# Exercise prompt
Reproduce every line of the items below word for word, omitting the pictures from your answer.

# Exercise inputs
** start **
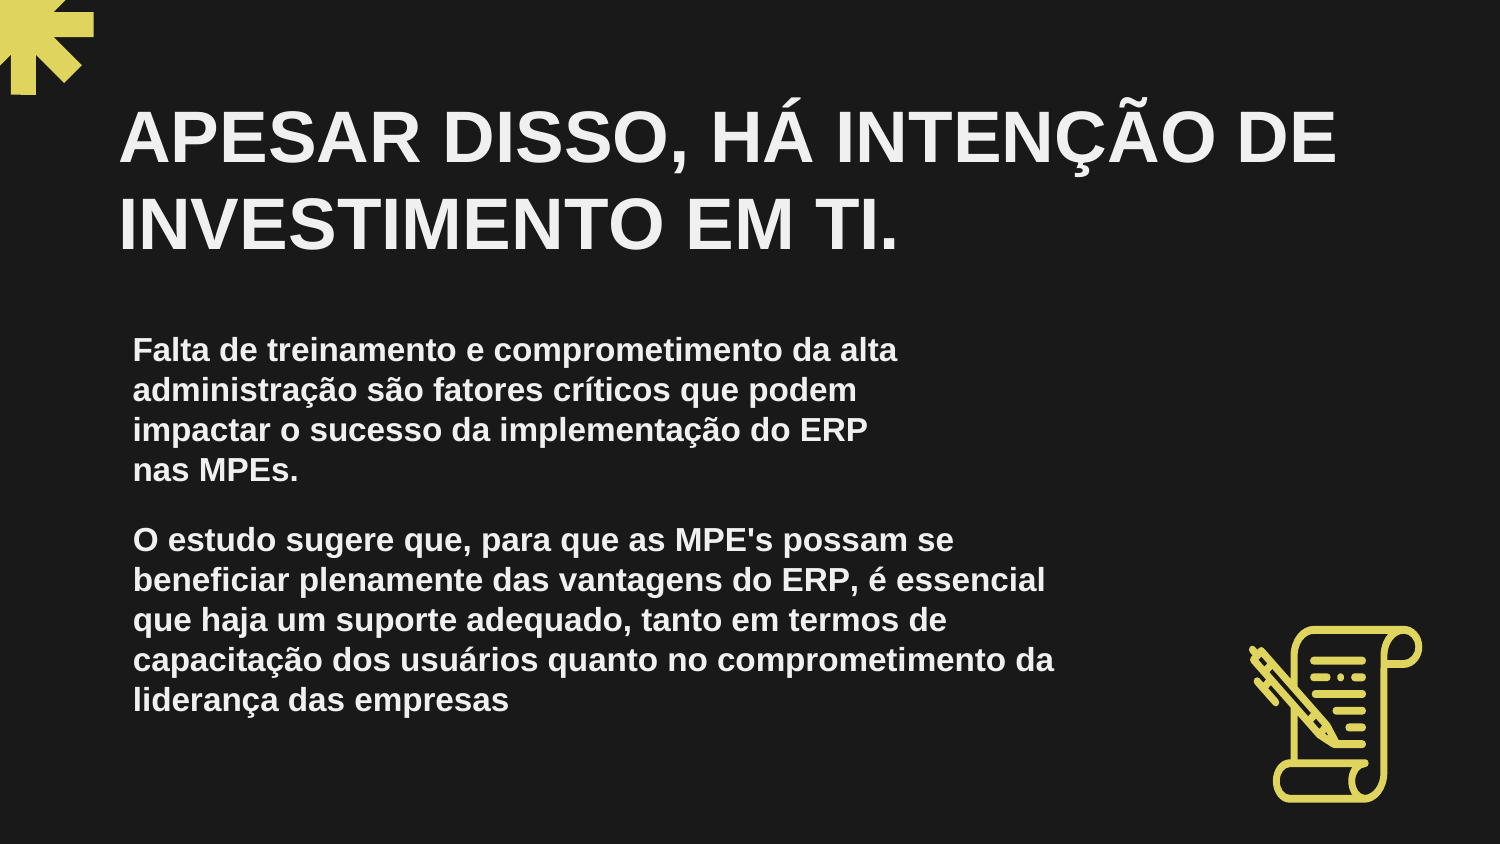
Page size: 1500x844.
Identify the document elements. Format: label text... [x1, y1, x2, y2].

text_box Falta de treinamento e comprometimento da alta administração são fatores críticos que podem impactar o sucesso da implementação do ERP nas MPEs. [117, 320, 939, 498]
text_box O estudo sugere que, para que as MPE's possam se beneficiar plenamente das vantagens do ERP, é essencial que haja um suporte adequado, tanto em termos de capacitação dos usuários quanto no comprometimento da liderança das empresas [117, 510, 1128, 728]
text_box [1248, 625, 1423, 803]
title APESAR DISSO, HÁ INTENÇÃO DE INVESTIMENTO EM TI. [118, 89, 1382, 165]
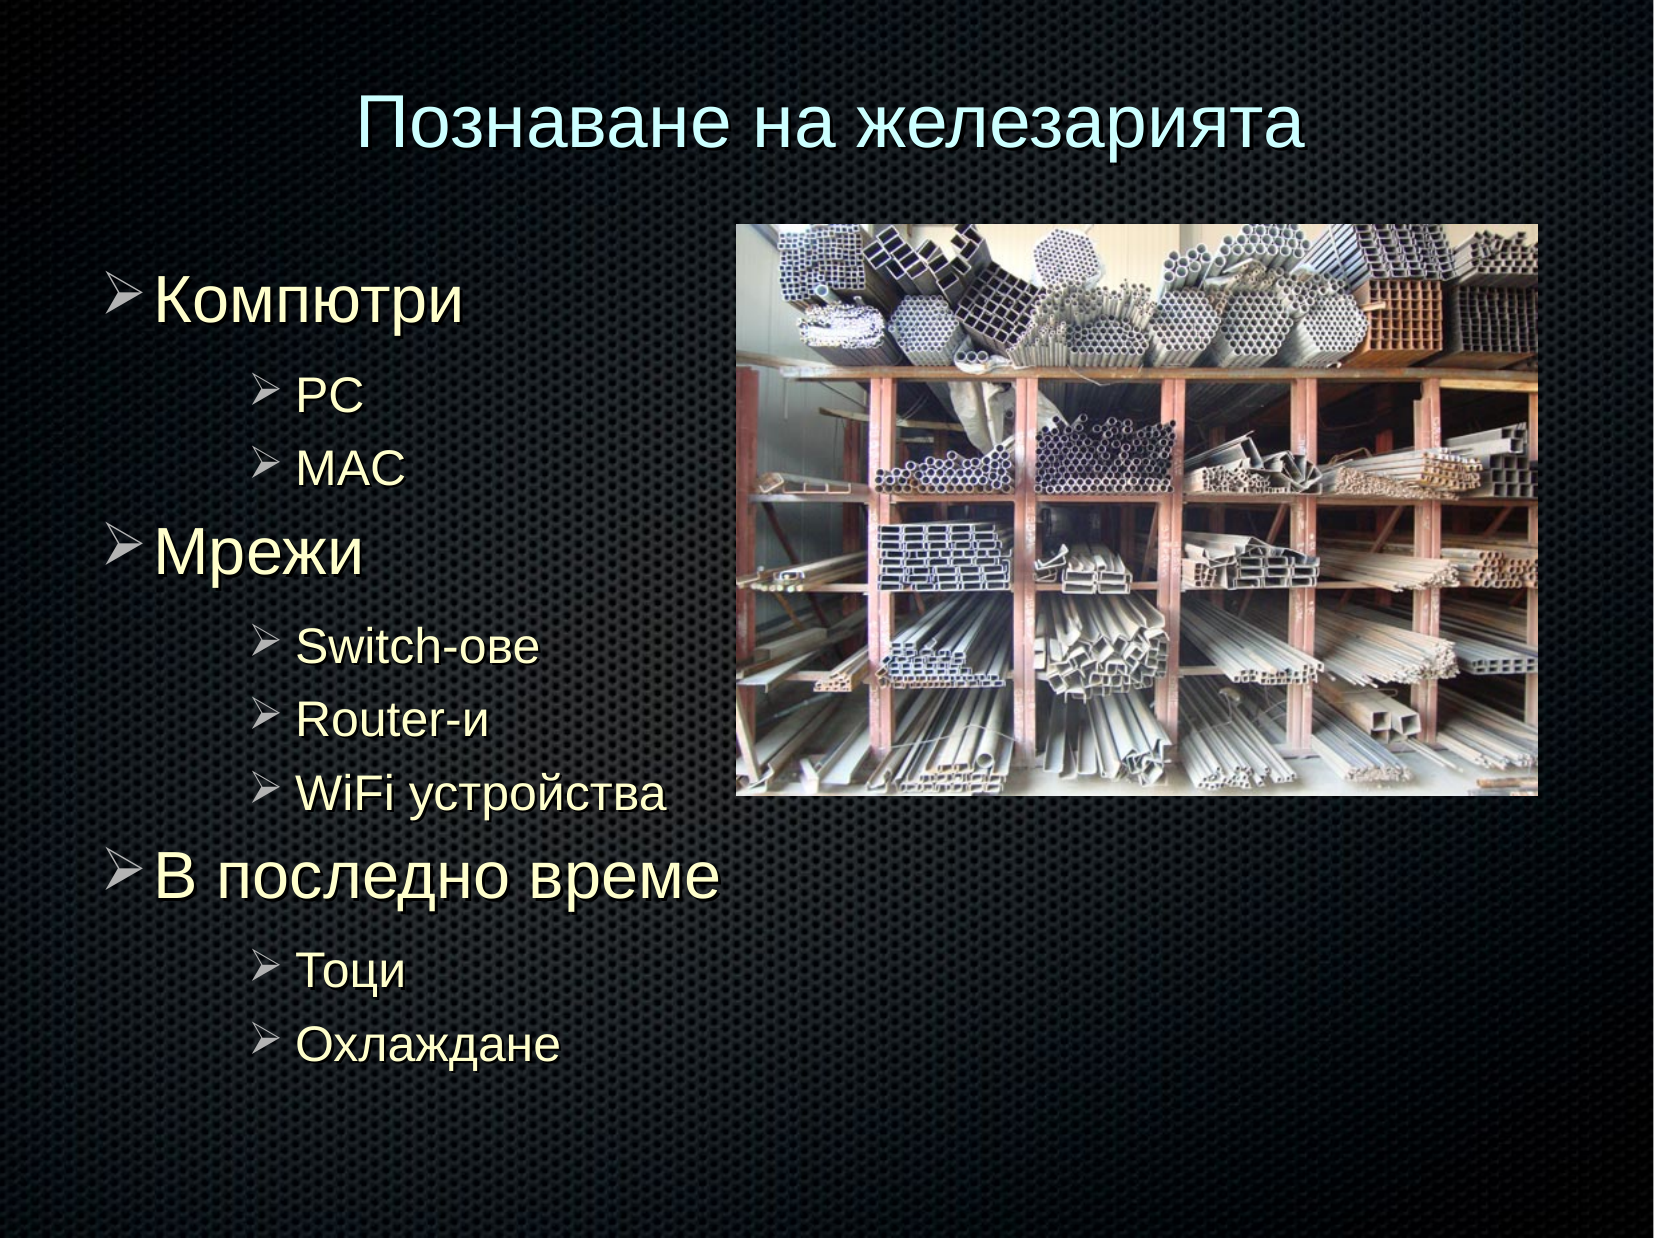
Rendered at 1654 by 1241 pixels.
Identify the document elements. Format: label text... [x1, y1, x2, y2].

list Компютри PC MAC Мрежи Switch-ове Router-и WiFi устройства В последно време Тоци Охлаждане [82, 262, 1571, 1148]
picture [0, 0, 1654, 1238]
title Познаване на железарията [86, 25, 1576, 218]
** end **
# Solution to this exercise
Page size: 1500x844.
Identify the document elements. Format: label text... [x1, y1, x2, y2].

text_box Falta de treinamento e comprometimento da alta administração são fatores críticos que podem impactar o sucesso da implementação do ERP nas MPEs. [117, 320, 939, 498]
text_box O estudo sugere que, para que as MPE's possam se beneficiar plenamente das vantagens do ERP, é essencial que haja um suporte adequado, tanto em termos de capacitação dos usuários quanto no comprometimento da liderança das empresas [117, 510, 1128, 728]
text_box [1248, 625, 1423, 803]
title APESAR DISSO, HÁ INTENÇÃO DE INVESTIMENTO EM TI. [118, 89, 1382, 165]
Rendered at 1654 by 1241 pixels.
Identify the document elements. Format: label text... [x1, y1, x2, y2].

list Компютри PC MAC Мрежи Switch-ове Router-и WiFi устройства В последно време Тоци Охлаждане [82, 262, 1571, 1148]
picture [0, 0, 1654, 1238]
title Познаване на железарията [86, 25, 1576, 218]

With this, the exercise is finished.